Siguió animándole a la voz de “Muerta
está”, en un tono que al perro debía darle certeza para que en adelante, cuando
lo oyera, supiera con seguridad que había pieza que cobrar.
Para su sorpresa el Tango
localizó enseguida el pelotazo de plumas donde la perdiz dio contra el suelo y,
describiendo olas en zigzag, siguió el rastro entre la maleza y, al cabo de
medio minuto, dio con ella. La cogió palpitante de entre las zarzas para satisfacción
del cazador que, entonces, cambió el tono de voz y, sin ir hacia el perro, sino
sesgando sin perderle de vista, comenzó sus alabanzas “Bien, bonito”, “Bien,
Tango”. A medida que el viejo sesgaba alejándose en diagonal, el perro
emprendió otra diagonal convergente con la suya, con la perdiz en la boca,
hasta que coincidieron y delicadamente, mientras le acariciaba la cabeza, se
agachó, le sopló en el hocico y el Tango dejó caer la perdiz en su mano. Las
caricias y los halagos al perro siguieron a tan sorprendente primer cobro. Y el
viejo no cabía de satisfacción en el chaleco.
Las demás perdices habían volado hacia
la parte más alta del Barranco de la Franciscona, casi hasta los Picachuelos.
El viejo se pegó una jupa tras de ellas sin obtener, pese a su esfuerzo, ningún
resultado.
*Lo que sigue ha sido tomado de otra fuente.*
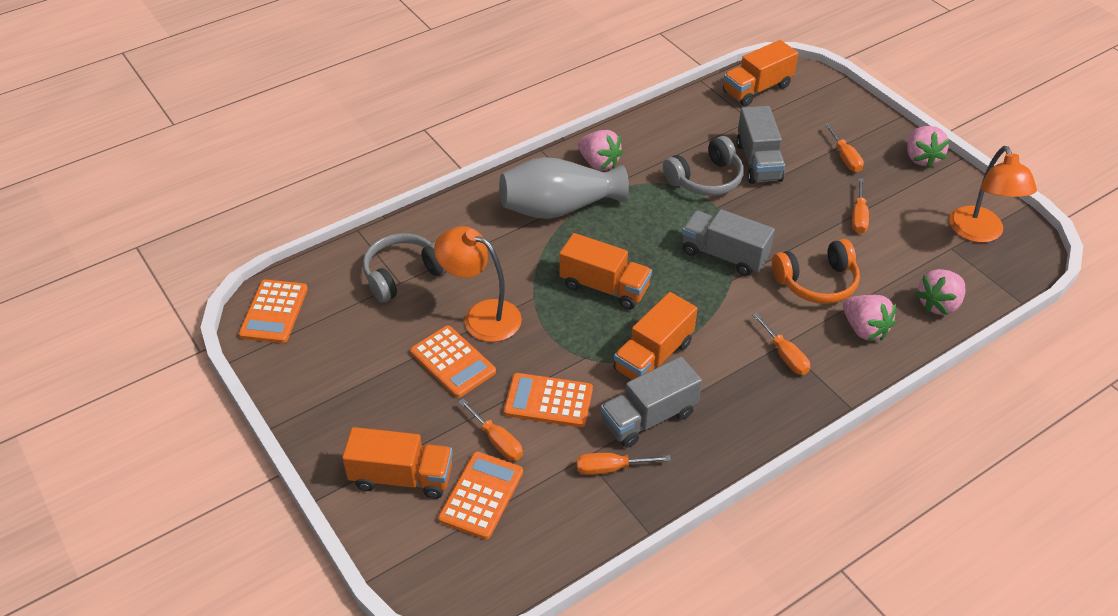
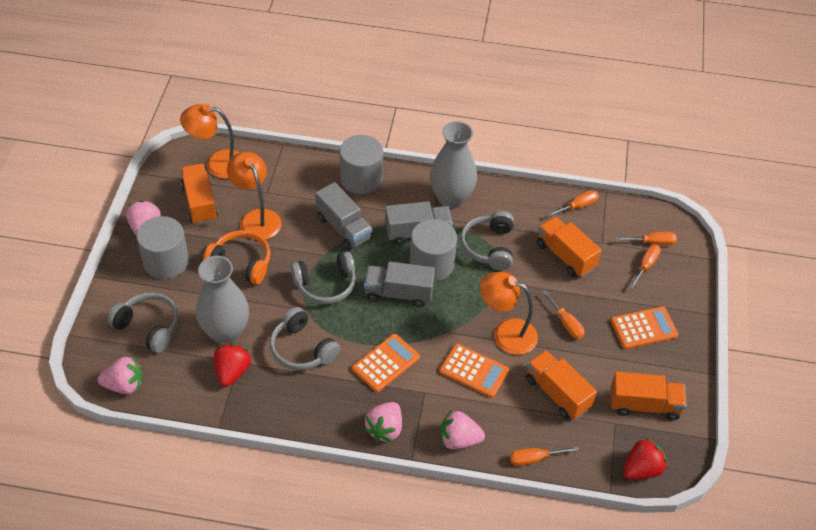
grey cylinder: none = 0 -> [137,216,189,279] [340,135,383,194] [410,219,457,281] = 3
grey headphones: [363,233,447,303] [663,136,744,196] = 2 -> [107,292,179,353] [270,307,340,370] [291,251,356,304] [460,211,514,270] = 4
grey vase: [499,157,629,219] = 1 -> [196,256,249,344] [430,121,477,209] = 2
orange calculator: [239,279,308,343] [410,325,496,398] [438,452,523,539] [504,373,593,427] = 4 -> [352,334,420,392] [439,344,509,398] [611,307,678,349] = 3
orange lamp: [434,226,522,342] [949,146,1037,243] = 2 -> [180,104,240,179] [227,152,281,240] [480,272,538,355] = 3
red strawberry: none = 0 -> [214,344,251,387] [623,438,667,480] = 2

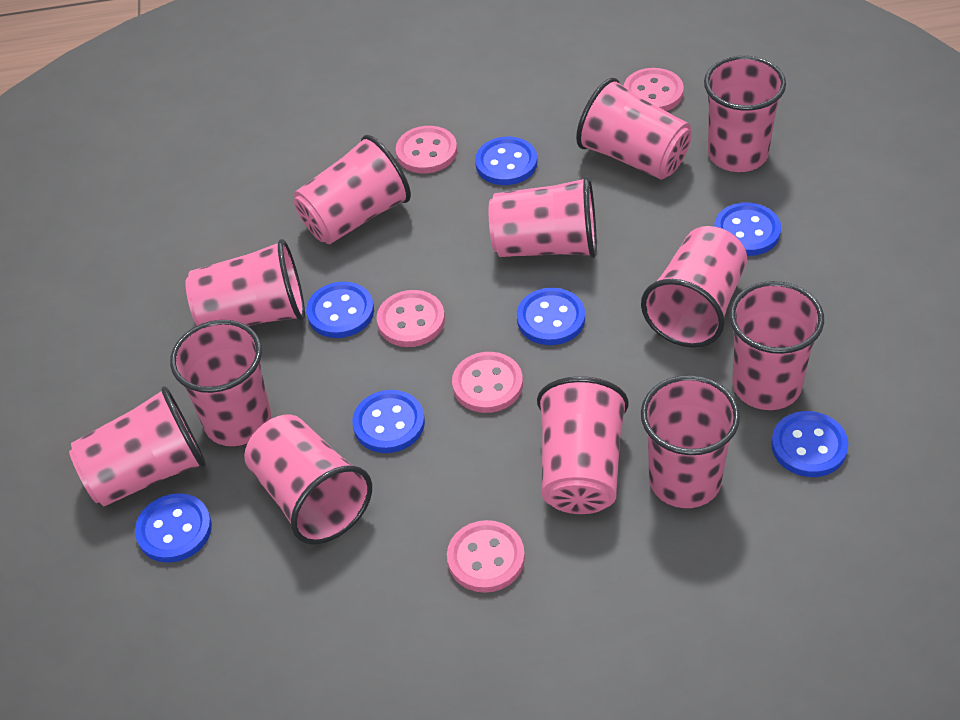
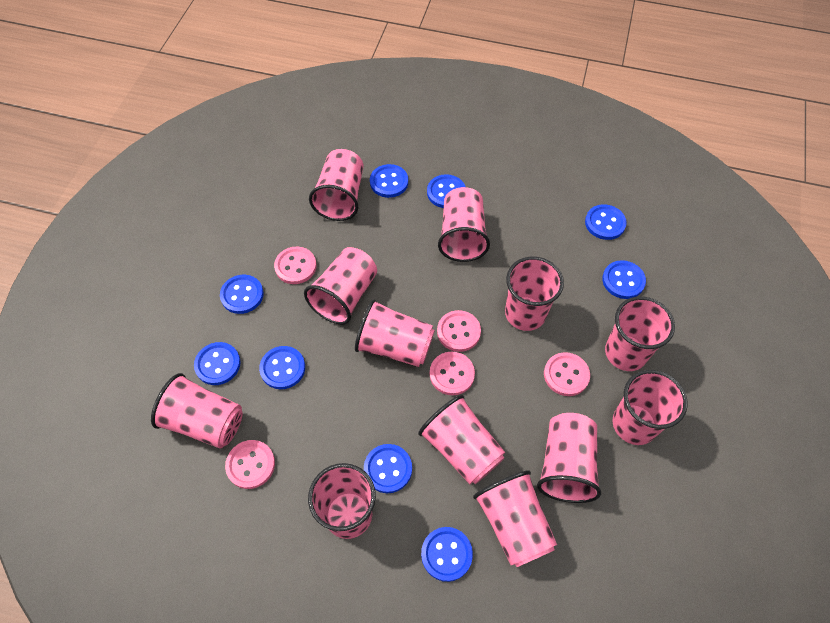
blue button: [135,493,212,563] [306,282,374,338] [352,390,425,453] [475,137,537,185] [517,288,585,345] [714,202,781,256] [771,411,849,477] = 7 -> [194,342,241,385] [220,275,264,314] [259,346,305,389] [364,444,412,493] [370,164,408,198] [421,527,473,582] [427,174,466,208] [585,204,627,240] [602,260,646,299] = 9

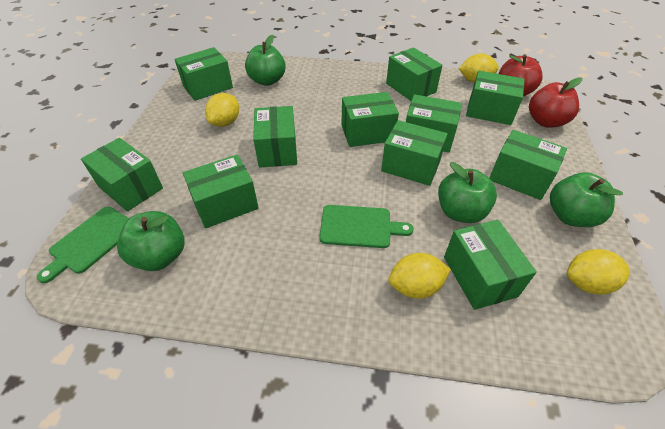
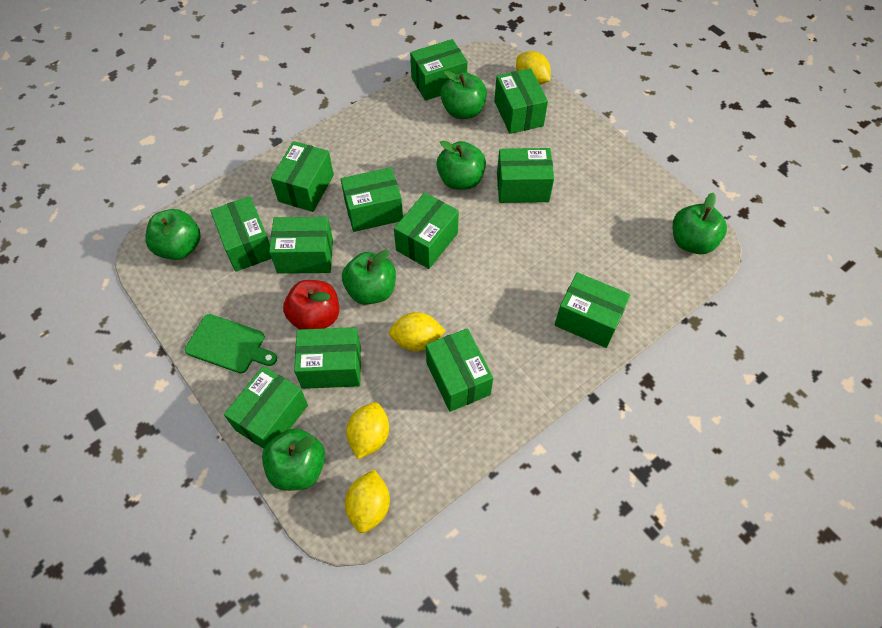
green apple: [117,211,185,271] [245,35,286,86] [438,162,497,223] [550,172,623,227] = 4 -> [145,209,201,260] [262,428,325,491] [342,250,396,305] [436,141,486,190] [440,70,487,119] [673,193,727,254] = 6
green box: [81,138,163,212] [175,47,233,101] [183,155,258,229] [253,106,297,168] [341,92,399,147] [381,120,448,186] [386,47,443,101] [406,94,462,153] [444,220,537,310] [466,71,525,125] [489,130,567,200] = 11 -> [210,196,272,272] [224,366,308,449] [269,217,333,274] [271,141,334,212] [294,327,361,389] [341,167,403,232] [394,193,459,269] [410,39,468,101] [426,328,493,412] [494,68,548,134] [497,148,554,203] [555,272,631,348] = 12
green cutting board: [37,207,129,283] [319,205,413,248] = 2 -> [185,314,277,374] = 1
red apple: [499,54,543,96] [529,77,583,128] = 2 -> [283,280,339,329] = 1

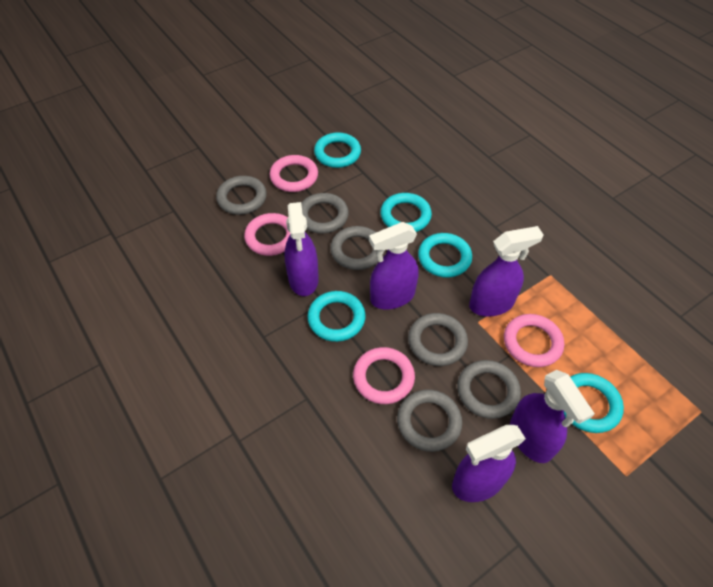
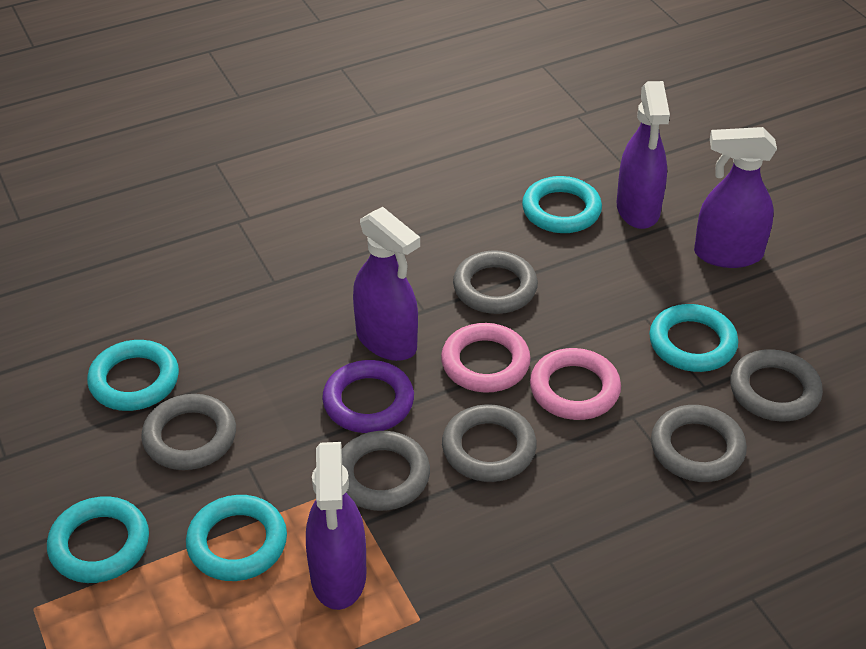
pink ring: [244,213,290,256] [269,155,318,192] [353,347,415,404] [504,314,564,367] = 4 -> [441,323,531,393] [530,348,621,420] = 2
purple ring: none = 0 -> [322,360,414,433] = 1
purple spray bottle: [285,202,319,296] [369,222,419,309] [452,425,526,502] [469,226,543,317] [510,370,595,463] = 5 -> [306,442,366,610] [353,207,420,361] [617,81,670,229] [694,127,777,268] = 4

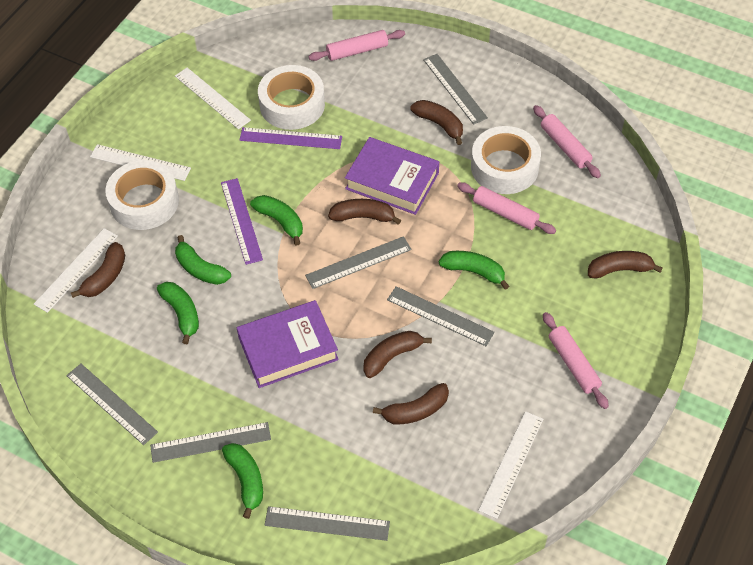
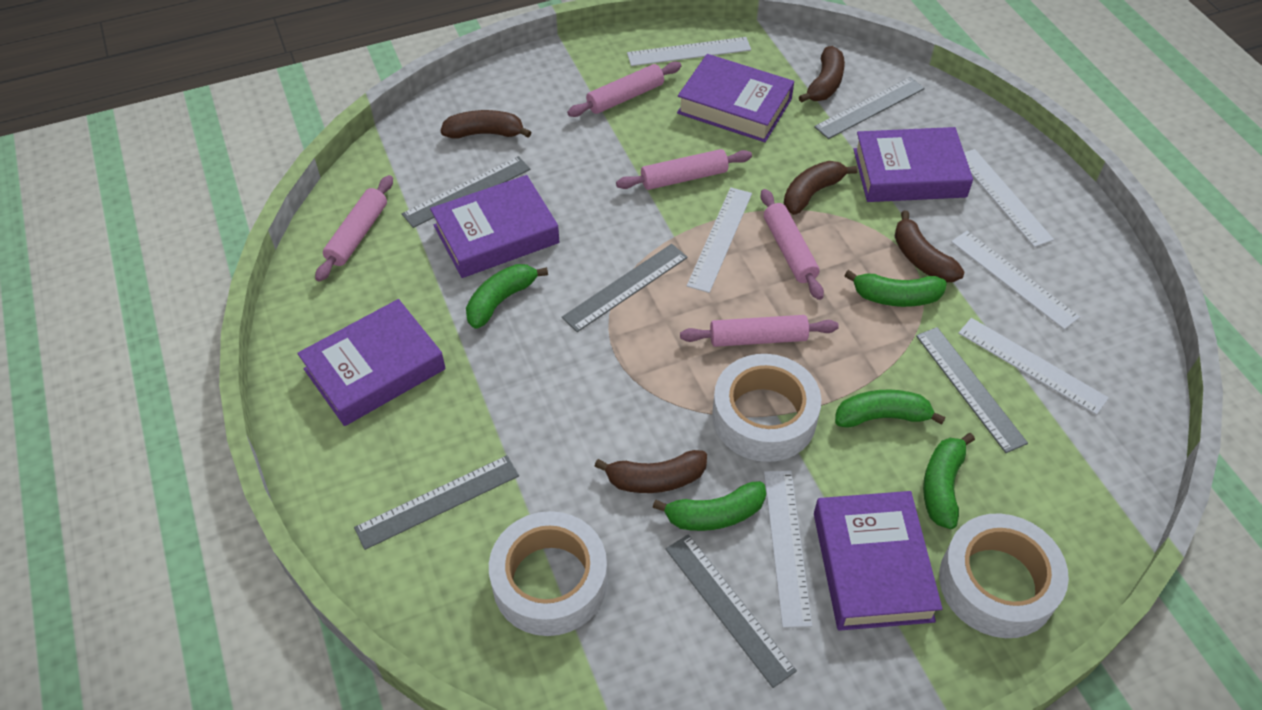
brown banana: [71,242,125,298] [328,199,401,225] [363,331,432,378] [373,383,449,424] [411,100,463,145] [588,251,663,279] = 6 -> [440,110,531,139] [594,450,707,493] [784,161,858,215] [799,46,845,103] [894,211,964,282] = 5
pink rolling pin: [308,30,405,61] [457,182,556,234] [533,105,601,178] [543,312,609,409] = 4 -> [315,175,393,282] [567,61,682,117] [616,149,752,190] [680,315,839,347] [760,189,824,300] = 5
purple book: [237,300,339,388] [345,137,439,215] = 2 -> [297,299,446,426] [430,175,559,278] [677,54,794,142] [814,491,942,631] [853,127,973,202] = 5
purple ruler: [221,178,263,265] [240,127,342,149] = 2 -> none = 0
white ruler: [34,228,118,313] [90,144,191,181] [175,68,251,129] [478,411,543,519] = 4 -> [627,37,751,66] [687,187,752,293] [764,471,812,628] [951,231,1080,330] [958,318,1109,415] [964,149,1054,247] = 6

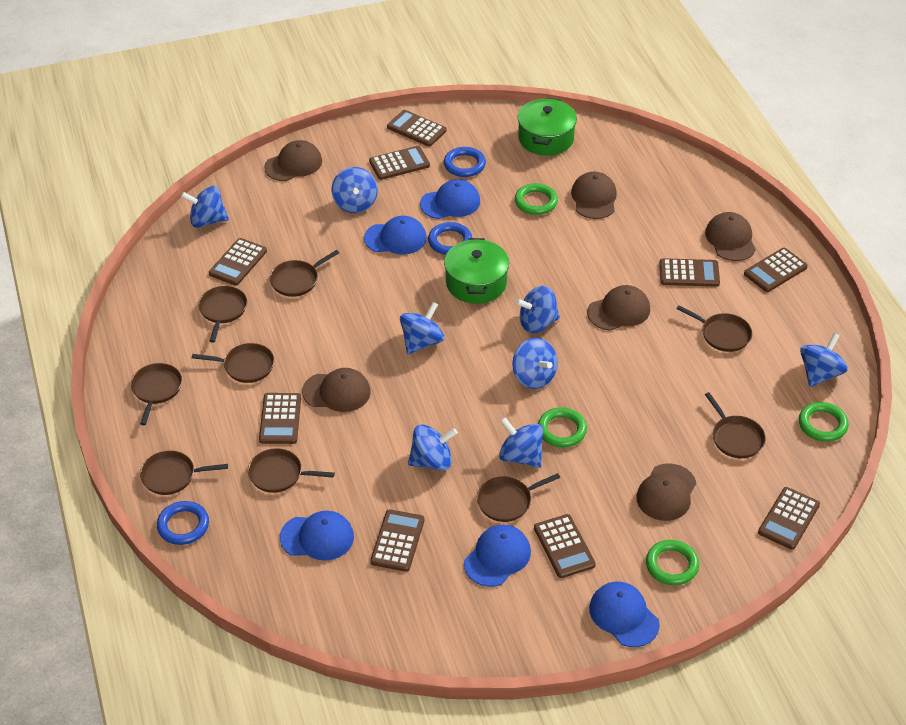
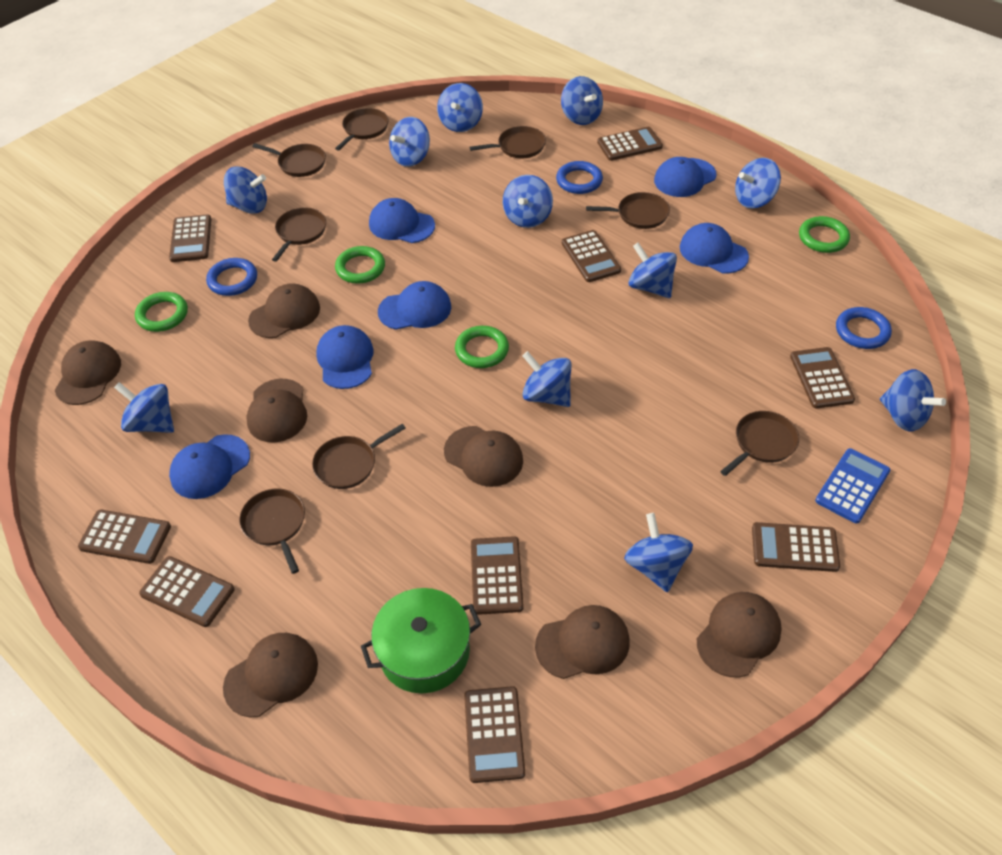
blue calculator: none = 0 -> [815,448,890,524] = 1
blue cap: [280,511,354,560] [364,216,427,255] [420,179,480,219] [464,525,531,587] [589,582,660,647] = 5 -> [169,434,250,499] [316,325,374,389] [369,198,435,243] [378,281,451,330] [654,157,716,197] [680,223,749,273] = 6
blue spinning top: [181,186,229,228] [332,167,378,213] [400,302,444,354] [408,424,458,471] [499,417,543,468] [512,338,558,389] [515,286,560,333] [800,333,848,387] = 8 -> [114,382,174,433] [224,167,267,214] [389,117,430,167] [437,83,483,132] [503,175,553,228] [522,351,571,407] [561,76,603,125] [624,513,693,593] [628,242,677,298] [735,158,781,209] [880,369,946,432] = 11
brown cap: [264,140,322,181] [302,368,371,412] [571,172,617,219] [587,285,650,331] [636,463,696,521] [705,212,756,261] = 6 -> [55,340,121,405] [223,633,318,717] [246,379,307,442] [248,283,320,338] [444,426,523,487] [535,605,630,679] [697,592,782,677] = 7
brown pan: [131,363,182,425] [140,451,228,495] [192,343,274,383] [198,286,247,343] [248,448,335,493] [270,250,339,297] [477,473,560,522] [677,305,752,352] [705,392,766,458] = 9 -> [239,488,305,574] [252,143,326,177] [272,207,326,262] [312,424,406,489] [335,108,389,151] [470,126,546,158] [586,192,670,229] [720,411,799,476] = 8
green pot: [444,238,509,304] [518,98,577,156] = 2 -> [361,588,481,693] = 1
Pero notó cómo el Tango seguía con mucha más seguridad sus rastros
antes de que aquéllas saltaran, fuera de tiro, a más de cien metros.
Como las perdices, tras subir a
lo más alto, habían vuelto a descolgarse hacia los bajos, terminó el viejo
regresando casi al mismo punto donde las sacó. No había más remedio que
seguirlas, “el que no cazurrea, no coscurrea”.
Iba por un macizo de biércoles
que le llegaba hasta los muslos cuando, al llegar a una de las escorrentías, saltó
la liebre. No le dio tiempo a tirarle, como no hubiera sido a tenazón, pues la
rabona se metió a lo profundo del surco y sólo se dio a ver cuando traspuso por
el otro lado. Pero el veterano, que la estaba esperando aparecer, la alcanzó, pese
a todo, de chiripa. Y no sólo por lo distante del tiro, sino por la velocidad
con que entró en la fusca la rabona al dejar la escorrentía. Pero, como tenía
casi la certeza de que el tiro la había pillado, entonó de nuevo el “Muerta
está”, cruzó el barranquillo y el Tango, apenas llegó a la trayectoria seguida
por la liebre, se picó de inmediato con el rastro. No se equivocó, herida, la
liebre se había amagado pero, ante la presencia del Tango, saltó de nuevo. En
diez metros el Tango la agarró y, ya cantaba el cazador victoria, cuando la
liebre se puso a chillar, con tal fuerza, que parecía un gato furioso y el
perro la soltó, pues en su vida se había visto el can en semejante trance ni
sabía lo que era una liebre. Pero, apenas corrió otros pocos metros, la volvió
a agarrar y la soltó de nuevo entre sus chillidos y así jugó con ella tres o
cuatro veces. Cuando se acercó el cazador ya estaba muerta y con el perro
encima, ciego con ella, sin dejarla.
Recapituló que, para ser el
primer día, no podía haber pedido más: el Tango mordió perdiz y liebre y cobró
su primera perdiz y la trajo a la mano como es debido. Eso sí, de las siete de
la mañana a las cuatro de la tarde, ambos habían pasado nueve horas zarceando
por el campo.
El lunes, cuando cazador se
despertó, se levantó de la cama en varios tiempos.
2 comentarios:
Bueno, parece que el perrito aprende rápido y va aprobando los exámenes. Y su maestro, claro, tan contento y orgulloso.
Pero cómo cansa la enseñanza, ¿eh?
Sí, el perro iba aprendiendo. Pero, lo del cansancio de la caza, es cosa que sólo sabe quien lo experimenta.